El miedo y la muerte
Una de las múltiples manifestaciones modernas del miedo es la sensación de pérdida de la verdad, la belleza y la virtud, es decir, de una humanidad idealizada que trasciende su destino maldito. Una fe en el hombre cuya liturgia conjuraba el miedo. La sensación de pérdida de la belleza por obra del cambio en los tiempos y la incertidumbre que su rápido ritmo genera, es tan antigua como el siguiente poema de Joseph von Eichendorff (1788-1857):
Ha terminado el reino de la fe,
está destruida la antigua magnificencia,
la belleza se ha ido llorando,
tan inclemente es nuestro tiempo.
Mucho antes, Epicuro de Samos predicaba en su ética sobre miedo y virtud, considerando al miedo como parálisis del ser humano y a la filosofía como ”medicina contra los cuatro miedos más generales y significativos: el miedo a los dioses, el miedo a la muerte, el miedo al dolor y el miedo al fracaso en la búsqueda del bien.” (José Sánchez-Cerezo de la Fuente)

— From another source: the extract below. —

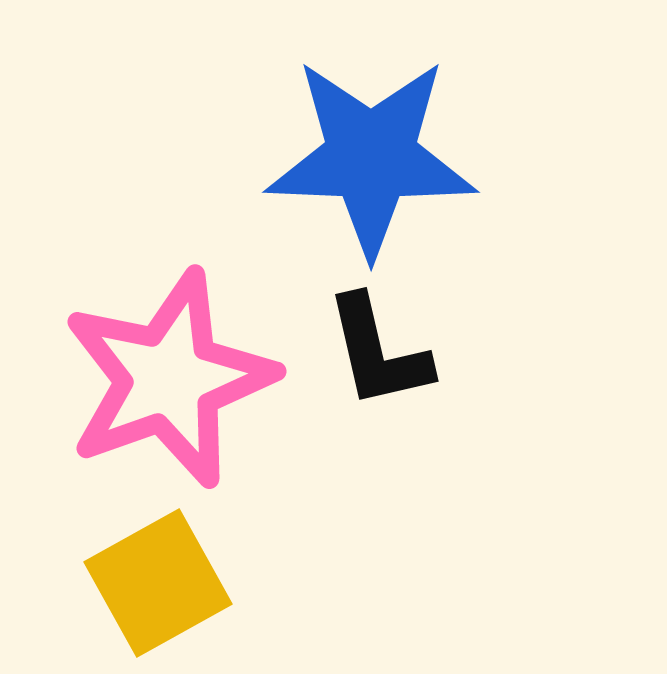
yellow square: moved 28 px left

Dando origen a la visión clásica de la muerte, Epicuro afirma: "La muerte no es nada para nosotros. Cuando se presenta nosotros ya no somos." "El recto conocimiento de que la muerte nada es para nosotros hace dichosa la mortalidad de la vida, no porque añada un tiempo infinito, sino porque elimina el ansia de inmortalidad. Nada temible, en efecto, hay en el vivir para quien ha comprendido que nada temible hay en el no vivir."

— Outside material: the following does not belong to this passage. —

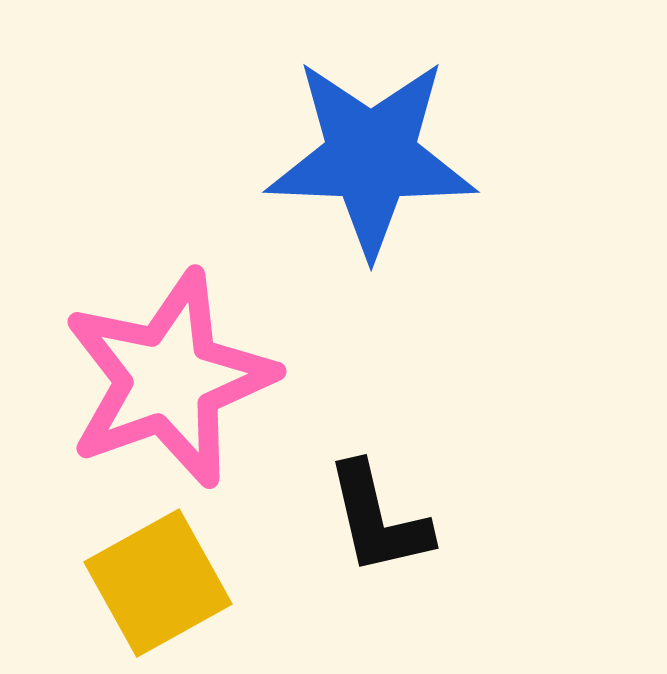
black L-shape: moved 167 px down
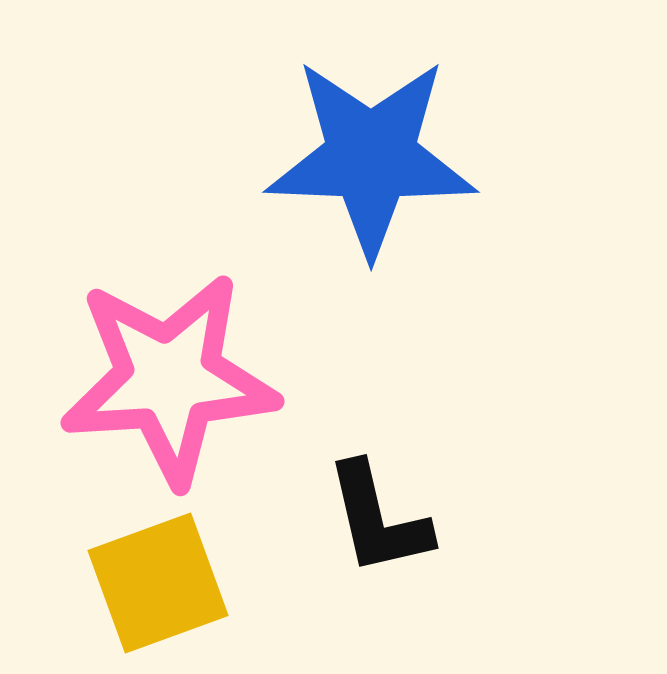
pink star: rotated 16 degrees clockwise
yellow square: rotated 9 degrees clockwise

(Marcel.li Antunez: 'Epizoo')
Esa cultura de la muerte, nacida y criada por los vínculos naturales de la comunidad con la supervivencia, desaparece a medida que el progreso material reduce la incertidumbre sobre la vida y la necesidad de cohesión en sociedades complejas elimina la responsabilidad personal en la propia muerte, condenando el suicidio o compartiendo con otros el acto de morir en la eutanasia. La eutanasia triunfa como rito colectivo que conjura el miedo a morir. Celebra una doble complicidad: la asistencia al suicidio por parte de los conjurados y su retransmisión por los medios como representación y tragedia valiente que une a los espectadores. La intimidad y trascendencia de la muerte, junto a la responsabilidad, son expropiadas mediante el placebo tranquilizador del individuo contemporáneo que son esos mecanismos de cohesión. El muerto real es la libertad de morir. Esa transferencia de responsabilidad, esa liturgia de falsa complicidad alrededor de la eutanasia es un episodio más de la fobia pública al conflicto y a la intransferible competencia de quien lo vive. En este caso, fobia a la muerte, es decir a la vida.
Del mismo modo que el náufrago entraba en religión al verse en trance de morir, nuestros modernos náufragos entran en sociedad al encontrarse en peligro de invalidez o dolor. En el primer caso, para que Dios le librara de sus pecados; en el segundo, para que los espectadores le libremos de la libre elección de morir y bendigamos su supuesta opción. Morir dignamente es, ante todo, morir personalmente.